Monday, May 13, 2013

Peanut Butter Oatmeal White Chocolate Chip Cookies

If that title's not a mouthful, I'll show you what is.

A mouthful of deliciousness, that is. I can never get all those words in the right order.

These cookies are peanut buttery, with oats for texture (and to be healthy, of course), sweet white chocolate morsels, and butterscotch morsels. Oh, butterscotch.

I like to think of it as the secret ingredient in these cookies since it didn't get a place in the title. Poor butterscotch. It may even be the star of the show. I'm a sucker for butterscotch anything. For years, me and my mom made a horrible recipe for oatmeal scotchies, simply because of the butterscotch. Don't get me wrong; the dough was very good, but they baked up horribly. The cookies were as thin as paper and often crumbled apart. But a crumble with a butterscotch is still delicious.

Well, now we have a new and improved vehicle for our butterscotch! These cookies are thick, soft and chewy, just the way I like 'em. I love baking with peanut butter. I think it gives everything a great, chewy texture. Between the peanut butter, extra egg yolk, and the ratio of brown sugar to white, these are incredibly soft and chewy. And, no mixer required!
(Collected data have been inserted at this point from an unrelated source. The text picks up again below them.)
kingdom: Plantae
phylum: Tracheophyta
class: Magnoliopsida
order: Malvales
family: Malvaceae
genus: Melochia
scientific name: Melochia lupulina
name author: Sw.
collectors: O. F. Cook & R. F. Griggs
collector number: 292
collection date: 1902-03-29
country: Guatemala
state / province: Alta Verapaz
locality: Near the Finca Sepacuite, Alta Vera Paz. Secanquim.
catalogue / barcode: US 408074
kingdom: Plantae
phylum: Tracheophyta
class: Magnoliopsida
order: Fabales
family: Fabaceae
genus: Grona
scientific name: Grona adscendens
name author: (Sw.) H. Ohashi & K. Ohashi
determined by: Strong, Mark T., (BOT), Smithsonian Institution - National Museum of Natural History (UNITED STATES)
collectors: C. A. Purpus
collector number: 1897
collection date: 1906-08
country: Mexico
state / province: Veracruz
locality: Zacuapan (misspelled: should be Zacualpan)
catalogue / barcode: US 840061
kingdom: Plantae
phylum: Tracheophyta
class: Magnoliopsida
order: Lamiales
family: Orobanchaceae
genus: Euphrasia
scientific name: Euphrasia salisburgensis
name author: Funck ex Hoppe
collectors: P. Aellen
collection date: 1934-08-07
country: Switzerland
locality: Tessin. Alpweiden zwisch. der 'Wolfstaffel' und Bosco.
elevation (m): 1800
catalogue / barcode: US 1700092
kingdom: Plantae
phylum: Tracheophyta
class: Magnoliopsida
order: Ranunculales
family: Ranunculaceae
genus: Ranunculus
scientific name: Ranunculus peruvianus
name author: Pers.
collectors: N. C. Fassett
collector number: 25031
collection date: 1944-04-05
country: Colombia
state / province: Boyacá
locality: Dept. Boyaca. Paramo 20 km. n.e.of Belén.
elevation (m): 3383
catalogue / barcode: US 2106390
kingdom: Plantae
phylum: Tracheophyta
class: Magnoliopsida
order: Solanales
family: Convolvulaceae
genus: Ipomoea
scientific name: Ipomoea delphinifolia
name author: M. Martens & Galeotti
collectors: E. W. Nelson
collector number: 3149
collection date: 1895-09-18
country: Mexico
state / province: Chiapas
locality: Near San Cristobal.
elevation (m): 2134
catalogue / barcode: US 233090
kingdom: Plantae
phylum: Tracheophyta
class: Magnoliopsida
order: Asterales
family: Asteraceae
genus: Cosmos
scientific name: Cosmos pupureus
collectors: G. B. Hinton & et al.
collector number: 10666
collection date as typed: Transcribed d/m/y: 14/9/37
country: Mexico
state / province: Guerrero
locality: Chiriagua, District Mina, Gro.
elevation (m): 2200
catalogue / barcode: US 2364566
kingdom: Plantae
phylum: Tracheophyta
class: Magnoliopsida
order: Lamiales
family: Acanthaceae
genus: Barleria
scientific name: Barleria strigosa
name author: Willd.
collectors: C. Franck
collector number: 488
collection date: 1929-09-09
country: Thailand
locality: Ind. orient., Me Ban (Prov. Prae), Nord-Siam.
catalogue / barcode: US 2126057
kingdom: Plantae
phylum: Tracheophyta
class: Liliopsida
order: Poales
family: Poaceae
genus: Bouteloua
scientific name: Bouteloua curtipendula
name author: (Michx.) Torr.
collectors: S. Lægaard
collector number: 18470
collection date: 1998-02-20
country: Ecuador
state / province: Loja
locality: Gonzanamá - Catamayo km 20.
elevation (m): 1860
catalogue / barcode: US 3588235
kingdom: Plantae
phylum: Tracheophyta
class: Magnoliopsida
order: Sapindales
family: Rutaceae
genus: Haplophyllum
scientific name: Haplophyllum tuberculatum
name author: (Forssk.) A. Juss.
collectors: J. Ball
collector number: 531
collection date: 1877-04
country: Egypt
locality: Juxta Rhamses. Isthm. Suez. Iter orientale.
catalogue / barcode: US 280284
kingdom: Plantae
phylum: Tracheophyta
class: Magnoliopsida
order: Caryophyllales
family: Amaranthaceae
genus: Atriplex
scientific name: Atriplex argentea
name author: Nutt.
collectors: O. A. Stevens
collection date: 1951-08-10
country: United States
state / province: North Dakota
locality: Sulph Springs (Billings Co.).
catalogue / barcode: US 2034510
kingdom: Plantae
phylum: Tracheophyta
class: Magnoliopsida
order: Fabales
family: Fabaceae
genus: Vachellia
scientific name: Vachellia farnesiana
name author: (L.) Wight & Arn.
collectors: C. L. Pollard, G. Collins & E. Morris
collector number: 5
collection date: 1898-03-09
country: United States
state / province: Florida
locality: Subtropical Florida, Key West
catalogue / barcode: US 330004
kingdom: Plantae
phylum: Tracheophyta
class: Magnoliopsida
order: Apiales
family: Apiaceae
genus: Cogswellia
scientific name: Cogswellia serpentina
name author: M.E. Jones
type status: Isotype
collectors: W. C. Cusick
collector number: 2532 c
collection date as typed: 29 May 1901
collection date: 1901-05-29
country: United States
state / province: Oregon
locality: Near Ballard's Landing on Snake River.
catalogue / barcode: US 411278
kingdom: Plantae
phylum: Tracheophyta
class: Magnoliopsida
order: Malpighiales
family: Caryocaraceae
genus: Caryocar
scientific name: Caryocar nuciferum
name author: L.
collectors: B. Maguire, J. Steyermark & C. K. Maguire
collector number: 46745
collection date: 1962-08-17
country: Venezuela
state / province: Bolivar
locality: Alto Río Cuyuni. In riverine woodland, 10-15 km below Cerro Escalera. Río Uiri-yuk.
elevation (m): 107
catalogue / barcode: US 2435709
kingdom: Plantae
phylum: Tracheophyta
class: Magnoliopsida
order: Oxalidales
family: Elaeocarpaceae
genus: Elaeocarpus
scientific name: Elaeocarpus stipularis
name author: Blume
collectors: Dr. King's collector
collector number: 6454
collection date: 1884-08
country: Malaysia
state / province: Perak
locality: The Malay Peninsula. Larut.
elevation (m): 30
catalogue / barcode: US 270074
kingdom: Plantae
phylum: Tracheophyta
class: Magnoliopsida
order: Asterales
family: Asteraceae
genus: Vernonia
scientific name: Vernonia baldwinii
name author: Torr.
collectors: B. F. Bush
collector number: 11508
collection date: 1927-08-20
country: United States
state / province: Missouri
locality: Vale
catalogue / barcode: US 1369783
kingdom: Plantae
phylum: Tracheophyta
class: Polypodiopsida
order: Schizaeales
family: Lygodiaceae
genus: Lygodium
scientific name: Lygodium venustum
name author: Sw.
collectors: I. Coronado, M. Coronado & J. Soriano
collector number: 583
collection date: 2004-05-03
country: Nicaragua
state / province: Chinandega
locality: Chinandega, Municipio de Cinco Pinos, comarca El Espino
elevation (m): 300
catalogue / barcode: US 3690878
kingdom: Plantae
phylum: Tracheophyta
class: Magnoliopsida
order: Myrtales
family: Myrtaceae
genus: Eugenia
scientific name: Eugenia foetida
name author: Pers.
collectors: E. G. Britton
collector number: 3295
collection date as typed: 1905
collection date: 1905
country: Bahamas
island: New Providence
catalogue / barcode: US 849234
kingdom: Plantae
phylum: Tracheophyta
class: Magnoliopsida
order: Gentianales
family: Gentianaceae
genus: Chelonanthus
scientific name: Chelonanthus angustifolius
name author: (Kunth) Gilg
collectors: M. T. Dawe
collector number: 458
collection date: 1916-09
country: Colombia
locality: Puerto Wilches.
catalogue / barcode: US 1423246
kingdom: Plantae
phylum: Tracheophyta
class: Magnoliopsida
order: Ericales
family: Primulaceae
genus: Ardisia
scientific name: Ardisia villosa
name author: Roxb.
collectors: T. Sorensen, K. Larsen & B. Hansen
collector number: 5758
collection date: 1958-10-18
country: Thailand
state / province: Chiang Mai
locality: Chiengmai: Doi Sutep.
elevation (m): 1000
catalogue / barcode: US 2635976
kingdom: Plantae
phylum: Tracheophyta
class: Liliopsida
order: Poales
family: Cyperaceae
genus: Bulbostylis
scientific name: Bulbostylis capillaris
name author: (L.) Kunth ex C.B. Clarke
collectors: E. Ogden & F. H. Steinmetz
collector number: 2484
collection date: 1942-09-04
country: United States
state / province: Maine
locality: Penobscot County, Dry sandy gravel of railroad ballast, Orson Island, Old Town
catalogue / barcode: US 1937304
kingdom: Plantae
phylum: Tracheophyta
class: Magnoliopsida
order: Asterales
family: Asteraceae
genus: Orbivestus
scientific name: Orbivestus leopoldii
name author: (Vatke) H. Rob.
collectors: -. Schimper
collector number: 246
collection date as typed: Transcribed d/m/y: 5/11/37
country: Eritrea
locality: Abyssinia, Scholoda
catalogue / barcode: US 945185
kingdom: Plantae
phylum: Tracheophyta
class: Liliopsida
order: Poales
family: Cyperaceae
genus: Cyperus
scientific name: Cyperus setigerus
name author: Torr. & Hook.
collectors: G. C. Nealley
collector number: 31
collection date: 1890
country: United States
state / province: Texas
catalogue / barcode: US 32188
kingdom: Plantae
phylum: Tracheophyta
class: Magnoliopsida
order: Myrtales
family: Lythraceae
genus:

It may seem that there is a lot of flavors going on in this recipe but I can assure you, it works. They come together seamlessly. And they don't fall apart, so that's a bonus. If you want less flavors, you could easily substitute peanut butter chips for the butterscotch, though I have no idea why you would.

Step by Step photos:

Melted peanut butter and butter

Adding brown sugar

Adding white sugar

Folding in the chips

Peanut Butter Oatmeal White Chocolate Chip Cookies


  • 1/2 cup butter or margarine
  • 1/3 cup peanut butter
  • 1 cup brown sugar
  • 1/2 cup white sugar
  • 1 egg + 1 egg yolk
  • 2 tsp vanilla extract
  • 1 1/4 cup flour
  • 1 cup whole oats
  • 1/2 tsp baking soda
  • 3/4 cup white chocolate chips
  • 1/2 cup butterscotch chips


  1. Preheat the oven to 325 degrees. Line a baking sheet with parchment paper or spray with cooking spray. 
  2. In a large bowl, add butter and peanut butter and microwave until melted. Microwave in 30 second increments, stirring between each. Once melted, add the sugars and stir. Allow the mixture to cool. (For faster cooling, place in the fridge or freezer for a few minutes.)
  3.  Once the mixture is cool, add the egg, egg yolk, and vanilla, stirring to combine. 
  4. Add the flour, oats, and baking soda. Stir to combine. 
  5. Fold in the white chocolate and butterscotch chips.
  6. Drop cookie dough on baking sheet in mounds of 1.5 - 2 tablespoons. Bake for 10 - 12 minutes. They cookies should look slightly underdone. Allow them to cool on the baking sheet for 2-4 minutes. Remove from baking sheet and allow to cool completely. 
Makes 30-36 cookies depending on size. Adapted from Averie Cooks


  1. mmm these look so good! Averie knows her cookie recipes. :) I've been dying to try them.

  2. Thanks for trying my recipe, Megan! It's one of my all-time favorite cookie recipes on my site!

    Just curious to see if you made any changes to them or if you followed the recipe exactly? I love them as-is but if you made any changes, LMK and I may have to try that next time!

    1. We loved them too! I used butterscotch chips rather than peanut butter chips and made the cookies a bit smaller. I think that may be the only thing I changed. I love butterscotch. :)

    2. I love butterscotch too! So much! And it pairs perfectly with white choc! My fave homemade PB I've ever made is honey roasted peanuts blended with butterscotch & white choc! I am a total fan of that combo!

    3. That sounds amazing! I need to get my hands on a food processor!